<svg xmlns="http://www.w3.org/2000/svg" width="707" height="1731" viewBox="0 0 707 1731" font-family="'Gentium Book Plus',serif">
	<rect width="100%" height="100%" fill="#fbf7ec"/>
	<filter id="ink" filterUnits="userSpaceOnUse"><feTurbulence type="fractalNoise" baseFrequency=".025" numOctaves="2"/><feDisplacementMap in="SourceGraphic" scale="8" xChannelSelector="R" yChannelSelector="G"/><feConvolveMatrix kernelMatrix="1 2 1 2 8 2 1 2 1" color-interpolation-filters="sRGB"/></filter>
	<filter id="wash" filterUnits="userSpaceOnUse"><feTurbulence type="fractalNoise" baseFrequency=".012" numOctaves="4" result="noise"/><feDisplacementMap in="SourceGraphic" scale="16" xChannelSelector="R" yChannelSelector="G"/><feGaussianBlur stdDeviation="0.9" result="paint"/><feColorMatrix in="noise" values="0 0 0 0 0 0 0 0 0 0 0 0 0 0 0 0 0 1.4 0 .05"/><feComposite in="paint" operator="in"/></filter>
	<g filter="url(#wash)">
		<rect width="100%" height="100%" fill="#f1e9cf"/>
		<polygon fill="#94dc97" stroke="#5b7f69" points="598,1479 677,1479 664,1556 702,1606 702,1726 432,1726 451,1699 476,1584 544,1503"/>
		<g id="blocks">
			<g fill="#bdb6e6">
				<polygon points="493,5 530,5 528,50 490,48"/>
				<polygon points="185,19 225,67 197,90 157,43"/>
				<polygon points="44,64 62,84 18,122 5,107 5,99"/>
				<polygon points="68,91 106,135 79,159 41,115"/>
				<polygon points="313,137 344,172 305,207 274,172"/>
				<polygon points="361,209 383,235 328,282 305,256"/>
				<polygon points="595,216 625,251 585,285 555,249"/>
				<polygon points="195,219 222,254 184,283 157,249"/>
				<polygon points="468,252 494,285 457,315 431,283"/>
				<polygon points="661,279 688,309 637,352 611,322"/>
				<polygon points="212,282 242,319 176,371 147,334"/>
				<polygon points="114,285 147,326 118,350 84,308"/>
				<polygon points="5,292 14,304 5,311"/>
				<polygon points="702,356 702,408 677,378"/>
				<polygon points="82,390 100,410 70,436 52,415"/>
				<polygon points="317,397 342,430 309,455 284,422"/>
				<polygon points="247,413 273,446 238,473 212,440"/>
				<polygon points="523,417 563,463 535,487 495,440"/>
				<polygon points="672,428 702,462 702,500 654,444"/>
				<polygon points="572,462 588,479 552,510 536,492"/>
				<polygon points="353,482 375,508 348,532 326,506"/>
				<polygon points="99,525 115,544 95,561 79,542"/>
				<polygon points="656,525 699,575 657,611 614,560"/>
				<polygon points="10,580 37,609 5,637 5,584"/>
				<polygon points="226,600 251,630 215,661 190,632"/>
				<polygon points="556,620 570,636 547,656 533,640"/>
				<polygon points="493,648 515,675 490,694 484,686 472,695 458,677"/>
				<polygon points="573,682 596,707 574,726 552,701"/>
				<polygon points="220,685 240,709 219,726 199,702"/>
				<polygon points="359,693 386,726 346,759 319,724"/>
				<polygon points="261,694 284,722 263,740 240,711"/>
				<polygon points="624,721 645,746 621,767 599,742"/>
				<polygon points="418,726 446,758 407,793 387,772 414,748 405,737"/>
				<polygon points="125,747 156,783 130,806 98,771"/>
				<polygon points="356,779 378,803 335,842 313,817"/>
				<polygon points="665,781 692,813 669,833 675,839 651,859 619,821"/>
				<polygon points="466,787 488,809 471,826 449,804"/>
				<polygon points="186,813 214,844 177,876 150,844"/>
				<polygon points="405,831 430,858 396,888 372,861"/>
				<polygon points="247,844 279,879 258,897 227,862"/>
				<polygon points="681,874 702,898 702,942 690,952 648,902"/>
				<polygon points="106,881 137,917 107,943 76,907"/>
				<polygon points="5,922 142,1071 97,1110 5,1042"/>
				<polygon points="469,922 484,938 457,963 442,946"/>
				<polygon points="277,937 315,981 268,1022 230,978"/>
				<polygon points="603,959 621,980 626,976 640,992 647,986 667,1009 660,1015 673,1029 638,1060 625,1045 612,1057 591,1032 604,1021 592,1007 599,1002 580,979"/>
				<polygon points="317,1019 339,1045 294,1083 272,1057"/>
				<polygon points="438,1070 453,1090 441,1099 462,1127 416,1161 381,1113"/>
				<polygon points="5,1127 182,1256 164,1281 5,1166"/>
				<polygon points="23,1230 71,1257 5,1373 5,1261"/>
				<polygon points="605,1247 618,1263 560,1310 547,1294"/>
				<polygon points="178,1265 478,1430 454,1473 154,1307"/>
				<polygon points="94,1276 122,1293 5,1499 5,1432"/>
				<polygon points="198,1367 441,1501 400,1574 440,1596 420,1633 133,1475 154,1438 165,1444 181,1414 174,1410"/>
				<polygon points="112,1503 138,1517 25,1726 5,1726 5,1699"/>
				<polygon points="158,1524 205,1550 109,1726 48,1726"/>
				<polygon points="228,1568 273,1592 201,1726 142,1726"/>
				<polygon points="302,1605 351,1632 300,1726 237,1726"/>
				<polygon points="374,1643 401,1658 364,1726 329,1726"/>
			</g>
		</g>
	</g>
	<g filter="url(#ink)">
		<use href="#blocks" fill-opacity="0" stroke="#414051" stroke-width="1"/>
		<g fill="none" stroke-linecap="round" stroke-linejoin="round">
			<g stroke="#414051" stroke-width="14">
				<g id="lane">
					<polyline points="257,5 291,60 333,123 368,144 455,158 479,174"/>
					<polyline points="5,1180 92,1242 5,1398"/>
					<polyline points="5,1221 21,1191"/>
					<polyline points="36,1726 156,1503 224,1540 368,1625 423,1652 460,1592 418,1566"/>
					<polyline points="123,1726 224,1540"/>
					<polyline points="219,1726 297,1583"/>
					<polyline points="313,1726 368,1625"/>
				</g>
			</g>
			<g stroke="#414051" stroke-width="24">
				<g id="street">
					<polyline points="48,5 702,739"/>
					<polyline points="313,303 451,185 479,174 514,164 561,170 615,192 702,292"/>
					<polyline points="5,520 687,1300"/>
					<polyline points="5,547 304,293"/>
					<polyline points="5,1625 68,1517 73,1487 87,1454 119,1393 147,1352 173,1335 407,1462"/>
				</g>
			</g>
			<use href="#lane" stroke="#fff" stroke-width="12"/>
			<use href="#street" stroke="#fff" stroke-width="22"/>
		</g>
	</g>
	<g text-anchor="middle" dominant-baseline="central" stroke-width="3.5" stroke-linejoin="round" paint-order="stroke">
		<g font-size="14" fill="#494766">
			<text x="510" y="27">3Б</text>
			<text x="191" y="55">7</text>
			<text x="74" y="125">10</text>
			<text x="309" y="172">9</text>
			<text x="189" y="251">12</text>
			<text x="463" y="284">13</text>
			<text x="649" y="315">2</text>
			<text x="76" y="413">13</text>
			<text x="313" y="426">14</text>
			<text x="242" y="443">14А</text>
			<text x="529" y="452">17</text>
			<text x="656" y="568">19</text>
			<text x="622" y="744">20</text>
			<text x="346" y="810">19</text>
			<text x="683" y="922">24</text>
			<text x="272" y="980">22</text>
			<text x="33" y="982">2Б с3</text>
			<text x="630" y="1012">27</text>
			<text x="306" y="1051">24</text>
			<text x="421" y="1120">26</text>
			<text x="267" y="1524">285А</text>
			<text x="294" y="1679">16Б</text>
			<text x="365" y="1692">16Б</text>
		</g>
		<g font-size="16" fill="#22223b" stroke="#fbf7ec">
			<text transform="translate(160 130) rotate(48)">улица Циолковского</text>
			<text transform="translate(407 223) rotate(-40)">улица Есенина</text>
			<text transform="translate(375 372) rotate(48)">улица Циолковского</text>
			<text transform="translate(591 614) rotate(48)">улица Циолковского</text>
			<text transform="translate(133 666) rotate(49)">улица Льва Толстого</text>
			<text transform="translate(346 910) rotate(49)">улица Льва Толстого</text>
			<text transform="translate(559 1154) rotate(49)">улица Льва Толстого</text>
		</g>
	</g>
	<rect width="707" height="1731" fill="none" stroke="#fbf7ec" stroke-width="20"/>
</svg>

■ Work task ■
Would you count the lines in the data that include the word "lane" and reply with only the number?

■ Result for this task ■
2